Tom “Smitty” Smith, director of the Public Citizen Texas office, said: “Texans do not consent to the risky plan to store high-level radioactive waste at private sites on an open pad above ground in Texas. Another company near Hobbs New Mexico – less than 50 miles away — is expected to file an application to open a storage site that would accept the rest of the nation’s high level nuclear waste. These twin ‘storage sites’ likely would create a de facto high level national waste sacrifice zone. This proposal invites disaster because the private owners will be cutting costs at every turn to maximize profits. If there was radioactive contamination our land, air, water, and human health could be harmed for millennia.”
ABOUT THE GROUPS
Beyond Nuclear is a national nonprofit organization that aims to educate and activate the public about the connections between nuclear power and nuclear weapons and the need to abandon both to safeguard our future. Beyond Nuclear advocates for an energy future that is sustainable, benign and democratic.
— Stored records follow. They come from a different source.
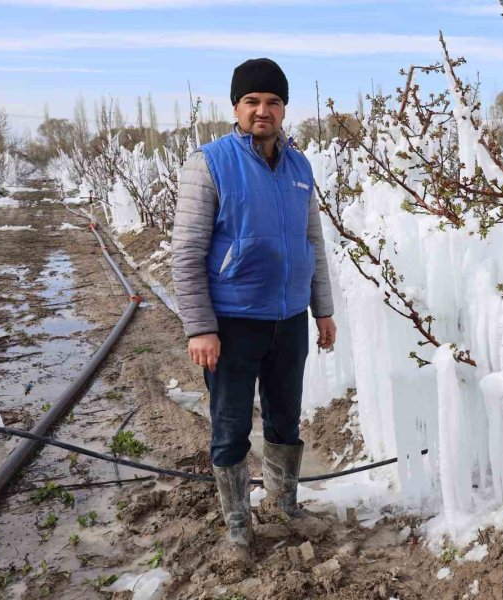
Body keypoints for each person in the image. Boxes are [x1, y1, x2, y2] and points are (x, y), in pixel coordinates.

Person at [171, 57, 336, 562]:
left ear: (283, 108)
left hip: (287, 321)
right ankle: (239, 528)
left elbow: (314, 241)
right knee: (231, 425)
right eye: (252, 101)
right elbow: (187, 251)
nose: (263, 110)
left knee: (286, 419)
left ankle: (286, 504)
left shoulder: (299, 166)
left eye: (272, 101)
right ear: (236, 107)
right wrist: (201, 327)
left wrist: (321, 309)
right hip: (232, 323)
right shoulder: (210, 162)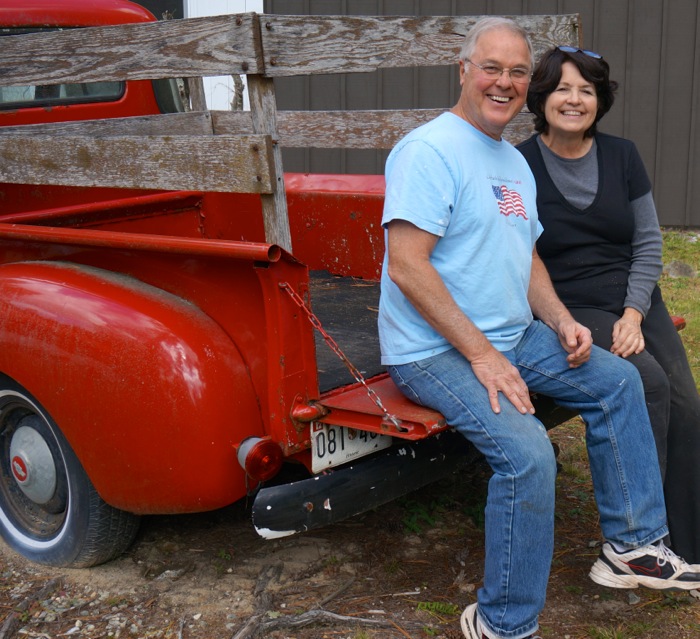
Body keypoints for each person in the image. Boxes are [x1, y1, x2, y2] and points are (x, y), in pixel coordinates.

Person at [378, 17, 700, 639]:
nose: (504, 82)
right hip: (435, 350)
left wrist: (561, 320)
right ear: (464, 69)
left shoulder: (511, 162)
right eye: (492, 68)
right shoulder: (429, 150)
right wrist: (482, 355)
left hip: (513, 334)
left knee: (620, 381)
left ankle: (633, 544)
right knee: (528, 457)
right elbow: (408, 267)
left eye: (518, 72)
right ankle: (504, 621)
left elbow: (524, 258)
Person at [517, 46, 700, 565]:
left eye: (586, 90)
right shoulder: (521, 165)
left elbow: (648, 242)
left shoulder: (623, 156)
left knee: (688, 404)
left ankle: (690, 544)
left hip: (633, 297)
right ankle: (645, 541)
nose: (574, 99)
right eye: (562, 89)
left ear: (599, 100)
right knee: (649, 384)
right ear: (542, 97)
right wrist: (567, 318)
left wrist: (635, 313)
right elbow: (521, 254)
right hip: (571, 305)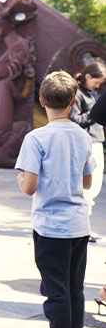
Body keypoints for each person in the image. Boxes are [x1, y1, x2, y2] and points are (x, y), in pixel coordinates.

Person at [13, 70, 95, 328]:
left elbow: (29, 186)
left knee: (56, 291)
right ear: (74, 102)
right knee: (75, 288)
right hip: (79, 224)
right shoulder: (83, 136)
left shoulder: (37, 138)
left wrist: (22, 176)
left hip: (51, 227)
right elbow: (87, 183)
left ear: (41, 100)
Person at [69, 61, 104, 242]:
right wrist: (94, 114)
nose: (98, 86)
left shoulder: (93, 93)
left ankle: (85, 226)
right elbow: (73, 119)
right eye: (97, 82)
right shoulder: (77, 93)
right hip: (87, 143)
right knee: (87, 187)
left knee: (95, 186)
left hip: (97, 141)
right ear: (88, 76)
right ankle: (82, 227)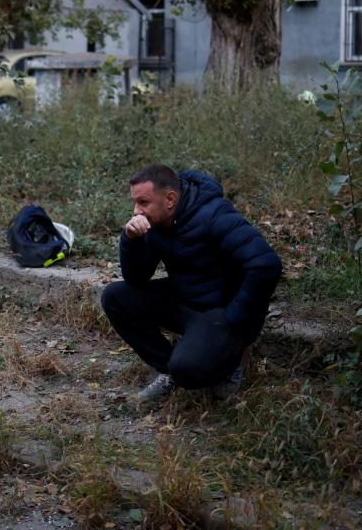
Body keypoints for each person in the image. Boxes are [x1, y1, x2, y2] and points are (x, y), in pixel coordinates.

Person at [101, 164, 283, 402]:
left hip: (222, 312)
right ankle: (169, 370)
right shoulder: (155, 222)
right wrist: (131, 240)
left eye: (143, 203)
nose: (137, 211)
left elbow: (266, 265)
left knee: (189, 370)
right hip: (187, 300)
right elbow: (136, 279)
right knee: (115, 297)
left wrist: (235, 320)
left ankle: (227, 362)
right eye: (135, 203)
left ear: (170, 199)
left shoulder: (215, 214)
Nuclear Information and Resource Service is the national information and networking center for organizations and individuals concerned about nuclear power, radioactive waste, radiation and sustainable energy issues.
Public Citizen, Inc., is a national, nonprofit consumer advocacy organization with over 400,000 members and supporters nationwide. Public Citizen’s mission is to protect openness and democratic accountability in government and the health, safety and financial interests of consumers. Public Citizen advocates for policies that will lead to safe, affordable and environmentally sustainable energy.
SEED Coalition is an environmental nonprofit organization with 2,000 members that works in Texas and other states to protect human health and the environment, including land, air, water and wildlife. The organization focuses on clean energy advocacy as a means to reduce pollution. SEED Coalition opposes the storage of radioactive waste from around the U.S. in Texas or New Mexico due to health and safety and environmental concerns. SEED Coalition’s members include neighbors of the proposed WCS facility and associated transportation routes.